In de publicatie worden klagers ervan beschuldigd dat zij zich onbereikbaar maken voor de kinderen uit het eerdere huwelijk van X en het contact met hun broertje onmogelijk maken. Gesuggereerd wordt dat klagers voor hun (stief)kinderen onvindbaar zouden zijn. Klagers hebben aannemelijk gemaakt dat een en ander onjuist is. Het schrijven bevat aldus ernstige, grievende beschuldigingen aan het adres van klagers, terwijl niet is gebleken dat daarvoor voldoende grondslag bestond. Verweerder heeft derhalve met plaatsing van het stuk journalistiek onzorgvuldig jegens klagers gehandeld. Trefwoorden:

· Journalistieke werkwijze: bronnen

· Feitenweergave: grievende, tendentieuze berichtgeving
· Rectificatie/weerwoord: ingezonden brieven Publicatie op www.rvdj.nl/2007/30

H.C. van Loenen / De Telegraaf
Uitspraak: gegrond
In De Telegraaf is een artikel geplaatst over een familiedrama, dat heeft plaatsgevonden in de straat waar klager woont. Onder de subkop "Ramenlappen" zijn citaten opgenomen die afkomstig zouden zijn van klager, waarbij zijn volledige naam is vermeld.
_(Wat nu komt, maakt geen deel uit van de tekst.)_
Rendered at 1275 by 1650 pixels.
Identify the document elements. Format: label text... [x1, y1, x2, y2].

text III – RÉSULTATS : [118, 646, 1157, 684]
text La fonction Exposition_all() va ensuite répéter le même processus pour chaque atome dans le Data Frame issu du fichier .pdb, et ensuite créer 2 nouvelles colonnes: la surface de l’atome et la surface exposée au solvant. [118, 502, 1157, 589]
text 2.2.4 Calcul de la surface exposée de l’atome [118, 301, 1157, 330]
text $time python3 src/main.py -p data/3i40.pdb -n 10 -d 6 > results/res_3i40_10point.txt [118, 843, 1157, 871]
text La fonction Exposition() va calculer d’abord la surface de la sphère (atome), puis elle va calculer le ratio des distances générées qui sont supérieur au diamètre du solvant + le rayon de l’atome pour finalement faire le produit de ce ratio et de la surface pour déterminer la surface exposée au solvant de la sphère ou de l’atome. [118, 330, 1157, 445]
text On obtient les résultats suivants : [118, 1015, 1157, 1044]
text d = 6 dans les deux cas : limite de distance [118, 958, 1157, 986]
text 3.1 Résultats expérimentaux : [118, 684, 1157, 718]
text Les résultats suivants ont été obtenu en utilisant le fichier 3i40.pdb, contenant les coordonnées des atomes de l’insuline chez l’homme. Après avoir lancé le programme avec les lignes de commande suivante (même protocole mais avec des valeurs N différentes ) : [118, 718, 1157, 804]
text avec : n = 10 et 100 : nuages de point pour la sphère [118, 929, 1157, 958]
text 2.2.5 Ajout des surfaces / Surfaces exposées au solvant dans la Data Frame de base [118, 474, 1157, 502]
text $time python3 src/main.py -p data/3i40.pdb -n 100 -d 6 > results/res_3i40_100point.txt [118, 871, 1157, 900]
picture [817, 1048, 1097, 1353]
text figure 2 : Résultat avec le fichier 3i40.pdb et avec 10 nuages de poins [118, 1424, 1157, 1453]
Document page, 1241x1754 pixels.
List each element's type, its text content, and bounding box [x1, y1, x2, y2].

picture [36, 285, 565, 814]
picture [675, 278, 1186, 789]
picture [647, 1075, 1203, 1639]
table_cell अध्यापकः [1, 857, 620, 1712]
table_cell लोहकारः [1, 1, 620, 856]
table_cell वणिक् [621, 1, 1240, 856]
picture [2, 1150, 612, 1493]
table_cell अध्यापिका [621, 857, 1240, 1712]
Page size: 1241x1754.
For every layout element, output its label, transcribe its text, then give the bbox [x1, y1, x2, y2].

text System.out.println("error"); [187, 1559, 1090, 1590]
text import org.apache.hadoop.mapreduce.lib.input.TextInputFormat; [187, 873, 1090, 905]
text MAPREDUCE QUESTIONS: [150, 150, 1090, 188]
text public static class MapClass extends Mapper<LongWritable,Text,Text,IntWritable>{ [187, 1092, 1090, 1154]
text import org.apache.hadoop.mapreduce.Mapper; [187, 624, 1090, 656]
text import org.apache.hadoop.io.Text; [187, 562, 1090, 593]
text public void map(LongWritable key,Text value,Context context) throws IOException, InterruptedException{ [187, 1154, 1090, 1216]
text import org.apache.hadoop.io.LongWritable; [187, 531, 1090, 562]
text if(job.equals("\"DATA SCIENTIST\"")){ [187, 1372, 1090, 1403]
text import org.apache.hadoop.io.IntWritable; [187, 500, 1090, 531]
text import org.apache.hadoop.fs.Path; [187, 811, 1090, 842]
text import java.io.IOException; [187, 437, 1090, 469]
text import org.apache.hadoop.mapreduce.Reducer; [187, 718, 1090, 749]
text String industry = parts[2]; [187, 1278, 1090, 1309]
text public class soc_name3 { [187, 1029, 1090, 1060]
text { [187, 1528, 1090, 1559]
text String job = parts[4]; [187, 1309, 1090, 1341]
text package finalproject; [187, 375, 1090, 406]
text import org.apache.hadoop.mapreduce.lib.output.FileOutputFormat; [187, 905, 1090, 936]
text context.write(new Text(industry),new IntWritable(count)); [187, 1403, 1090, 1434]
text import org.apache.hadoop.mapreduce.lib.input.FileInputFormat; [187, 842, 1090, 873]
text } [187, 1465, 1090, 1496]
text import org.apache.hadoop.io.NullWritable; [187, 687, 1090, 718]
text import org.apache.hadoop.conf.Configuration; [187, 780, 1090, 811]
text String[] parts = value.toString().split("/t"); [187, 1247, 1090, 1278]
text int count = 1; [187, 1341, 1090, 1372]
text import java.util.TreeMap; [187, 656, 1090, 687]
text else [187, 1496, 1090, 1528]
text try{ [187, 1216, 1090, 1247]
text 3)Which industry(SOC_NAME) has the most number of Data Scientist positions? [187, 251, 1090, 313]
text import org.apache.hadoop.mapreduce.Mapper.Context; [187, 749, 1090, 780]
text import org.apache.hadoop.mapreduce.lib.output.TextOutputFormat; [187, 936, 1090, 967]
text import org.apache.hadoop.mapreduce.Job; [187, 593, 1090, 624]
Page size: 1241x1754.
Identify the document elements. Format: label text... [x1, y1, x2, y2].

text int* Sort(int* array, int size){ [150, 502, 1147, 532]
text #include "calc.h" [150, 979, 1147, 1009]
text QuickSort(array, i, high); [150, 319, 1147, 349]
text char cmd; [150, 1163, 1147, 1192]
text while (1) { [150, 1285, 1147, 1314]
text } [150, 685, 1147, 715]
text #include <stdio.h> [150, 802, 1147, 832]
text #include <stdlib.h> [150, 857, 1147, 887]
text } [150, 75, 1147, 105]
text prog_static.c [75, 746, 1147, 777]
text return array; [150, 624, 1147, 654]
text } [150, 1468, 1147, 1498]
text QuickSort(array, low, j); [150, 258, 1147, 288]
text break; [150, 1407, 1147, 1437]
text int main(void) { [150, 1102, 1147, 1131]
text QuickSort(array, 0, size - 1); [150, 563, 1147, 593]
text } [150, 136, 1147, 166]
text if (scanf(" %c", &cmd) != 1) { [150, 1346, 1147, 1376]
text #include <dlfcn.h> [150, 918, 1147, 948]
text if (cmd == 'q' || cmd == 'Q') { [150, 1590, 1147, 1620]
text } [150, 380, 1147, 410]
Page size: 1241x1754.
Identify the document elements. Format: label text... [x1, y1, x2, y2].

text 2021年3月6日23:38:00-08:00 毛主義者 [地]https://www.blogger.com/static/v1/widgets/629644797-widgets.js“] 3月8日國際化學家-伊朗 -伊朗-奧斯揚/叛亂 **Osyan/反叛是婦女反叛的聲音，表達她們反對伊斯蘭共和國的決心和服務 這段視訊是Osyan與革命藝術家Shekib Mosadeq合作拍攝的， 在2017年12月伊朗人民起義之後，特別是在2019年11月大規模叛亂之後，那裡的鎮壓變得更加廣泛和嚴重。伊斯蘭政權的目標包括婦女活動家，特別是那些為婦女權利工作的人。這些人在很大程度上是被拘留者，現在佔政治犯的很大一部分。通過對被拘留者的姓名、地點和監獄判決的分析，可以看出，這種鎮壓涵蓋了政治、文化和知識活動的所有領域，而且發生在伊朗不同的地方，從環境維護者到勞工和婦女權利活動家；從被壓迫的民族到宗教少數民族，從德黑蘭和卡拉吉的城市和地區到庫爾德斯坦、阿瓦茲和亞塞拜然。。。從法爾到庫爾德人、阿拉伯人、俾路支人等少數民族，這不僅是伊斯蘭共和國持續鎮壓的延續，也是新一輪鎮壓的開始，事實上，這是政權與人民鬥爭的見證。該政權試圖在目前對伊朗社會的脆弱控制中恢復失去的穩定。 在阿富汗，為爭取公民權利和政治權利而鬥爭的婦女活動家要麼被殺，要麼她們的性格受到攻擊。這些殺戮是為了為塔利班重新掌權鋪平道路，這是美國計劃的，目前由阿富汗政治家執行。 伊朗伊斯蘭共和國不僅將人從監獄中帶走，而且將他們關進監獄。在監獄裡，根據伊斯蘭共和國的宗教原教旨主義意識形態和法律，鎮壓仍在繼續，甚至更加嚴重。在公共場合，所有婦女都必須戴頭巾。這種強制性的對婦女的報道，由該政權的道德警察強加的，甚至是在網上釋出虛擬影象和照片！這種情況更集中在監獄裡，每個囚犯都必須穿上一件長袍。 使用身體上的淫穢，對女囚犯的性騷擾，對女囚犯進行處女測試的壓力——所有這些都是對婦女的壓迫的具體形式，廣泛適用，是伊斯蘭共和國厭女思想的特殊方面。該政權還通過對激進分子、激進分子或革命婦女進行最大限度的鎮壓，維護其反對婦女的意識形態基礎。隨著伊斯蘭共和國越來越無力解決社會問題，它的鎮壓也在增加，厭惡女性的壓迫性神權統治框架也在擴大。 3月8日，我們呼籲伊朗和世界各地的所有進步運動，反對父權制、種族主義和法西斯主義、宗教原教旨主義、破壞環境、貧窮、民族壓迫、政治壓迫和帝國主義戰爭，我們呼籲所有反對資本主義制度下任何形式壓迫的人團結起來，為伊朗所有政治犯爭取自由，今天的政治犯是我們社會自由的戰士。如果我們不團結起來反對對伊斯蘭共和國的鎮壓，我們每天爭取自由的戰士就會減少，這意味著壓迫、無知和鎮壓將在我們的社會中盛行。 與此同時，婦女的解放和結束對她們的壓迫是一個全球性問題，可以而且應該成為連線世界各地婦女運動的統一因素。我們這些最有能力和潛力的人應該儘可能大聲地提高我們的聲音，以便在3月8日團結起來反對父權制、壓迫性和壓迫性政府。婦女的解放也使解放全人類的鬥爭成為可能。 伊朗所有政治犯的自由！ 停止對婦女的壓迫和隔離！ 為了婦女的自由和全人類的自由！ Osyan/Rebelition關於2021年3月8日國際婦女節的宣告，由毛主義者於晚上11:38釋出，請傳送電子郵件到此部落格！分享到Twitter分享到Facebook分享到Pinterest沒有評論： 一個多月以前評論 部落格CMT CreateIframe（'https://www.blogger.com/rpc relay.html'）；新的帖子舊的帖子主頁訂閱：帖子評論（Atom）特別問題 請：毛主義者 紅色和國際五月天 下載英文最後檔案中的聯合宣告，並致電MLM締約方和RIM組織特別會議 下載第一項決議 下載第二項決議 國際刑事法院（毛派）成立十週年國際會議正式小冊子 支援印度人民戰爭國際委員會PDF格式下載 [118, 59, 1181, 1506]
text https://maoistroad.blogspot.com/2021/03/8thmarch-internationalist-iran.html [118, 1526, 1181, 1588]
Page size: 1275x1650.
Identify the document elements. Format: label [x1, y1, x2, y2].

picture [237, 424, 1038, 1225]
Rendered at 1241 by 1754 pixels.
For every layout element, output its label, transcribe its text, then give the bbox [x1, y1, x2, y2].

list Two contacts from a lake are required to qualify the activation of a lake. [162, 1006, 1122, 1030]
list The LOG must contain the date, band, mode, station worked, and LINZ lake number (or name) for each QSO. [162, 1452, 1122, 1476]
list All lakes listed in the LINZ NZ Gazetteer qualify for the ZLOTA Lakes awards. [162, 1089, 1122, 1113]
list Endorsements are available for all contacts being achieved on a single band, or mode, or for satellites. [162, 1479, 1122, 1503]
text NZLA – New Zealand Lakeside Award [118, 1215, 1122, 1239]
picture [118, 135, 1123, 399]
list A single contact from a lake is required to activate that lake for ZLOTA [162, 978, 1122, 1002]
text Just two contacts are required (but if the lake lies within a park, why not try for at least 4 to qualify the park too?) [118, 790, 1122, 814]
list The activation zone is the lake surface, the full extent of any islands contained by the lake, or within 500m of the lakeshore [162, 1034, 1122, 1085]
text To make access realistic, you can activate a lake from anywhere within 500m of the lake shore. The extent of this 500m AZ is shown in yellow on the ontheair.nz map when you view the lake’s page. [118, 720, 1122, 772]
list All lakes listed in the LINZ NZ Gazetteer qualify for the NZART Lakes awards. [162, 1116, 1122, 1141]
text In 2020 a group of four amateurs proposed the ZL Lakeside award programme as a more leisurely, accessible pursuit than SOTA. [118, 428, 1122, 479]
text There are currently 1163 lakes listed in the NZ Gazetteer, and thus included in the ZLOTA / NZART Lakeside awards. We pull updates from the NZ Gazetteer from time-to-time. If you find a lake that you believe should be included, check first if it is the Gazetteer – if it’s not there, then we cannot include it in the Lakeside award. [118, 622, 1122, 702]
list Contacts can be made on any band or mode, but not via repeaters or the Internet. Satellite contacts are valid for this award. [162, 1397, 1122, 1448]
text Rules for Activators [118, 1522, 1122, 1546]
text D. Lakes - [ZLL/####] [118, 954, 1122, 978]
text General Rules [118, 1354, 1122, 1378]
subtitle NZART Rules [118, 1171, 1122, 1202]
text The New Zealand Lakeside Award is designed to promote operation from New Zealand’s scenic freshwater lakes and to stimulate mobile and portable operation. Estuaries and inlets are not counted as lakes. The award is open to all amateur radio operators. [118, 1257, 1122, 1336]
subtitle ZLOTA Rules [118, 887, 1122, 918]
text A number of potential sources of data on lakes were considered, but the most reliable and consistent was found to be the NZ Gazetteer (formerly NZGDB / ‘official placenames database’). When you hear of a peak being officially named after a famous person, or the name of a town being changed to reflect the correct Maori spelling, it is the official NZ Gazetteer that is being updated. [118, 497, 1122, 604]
Klager heeft gesteld dat hij geen commentaar op het familiedrama heeft gegeven aan de betrokken journalist en dat de citaten in het artikel dus niet van hem afkomstig zijn. Nu deze stellingen niet door verweerder zijn weersproken en deze de Raad niet als evident onjuist voorkomen, acht de Raad aannemelijk dat in het artikel ten onrechte citaten aan klager zijn toegeschreven.
Verder is niet gebleken dat met de vermelding van klagers naam een maatschappelijk belang is gediend, dat bovendien zwaarder weegt dan het individuele belang van klager. Het artikel had voor wat betreft de aanduiding van klager - áls hij informatie zou hebben gegeven - geanonimiseerd kunnen worden, zonder dat afbreuk zou zijn gedaan aan de inhoud en nieuwswaarde ervan. (zie punt 2.4.1. van de Leidraad van de Raad voor de Journalistiek)
Een en ander leidt tot de slotsom dat verweerder grenzen heeft overschreden van hetgeen, gelet op de eisen van journalistieke verantwoordelijkheid, maatschappelijk aanvaardbaar is. Trefwoorden:

· Privacy: vermelding van persoonlijke gegevens
· Aard van de publicatie: citaat
Publicatie op www.rvdj.nl/2007/31

---

Uitspraken vastgesteld d.d. 31 mei 2007
door mr. A. Herstel, voorzitter, dr. M.J. Broersma, mw. F.W. Dresselhuys, mw. drs. P.C.J. van Schaveren en mr. A.H. Schmeink, leden, in tegenwoordigheid van mw. mr. D.C. Koene, secretaris.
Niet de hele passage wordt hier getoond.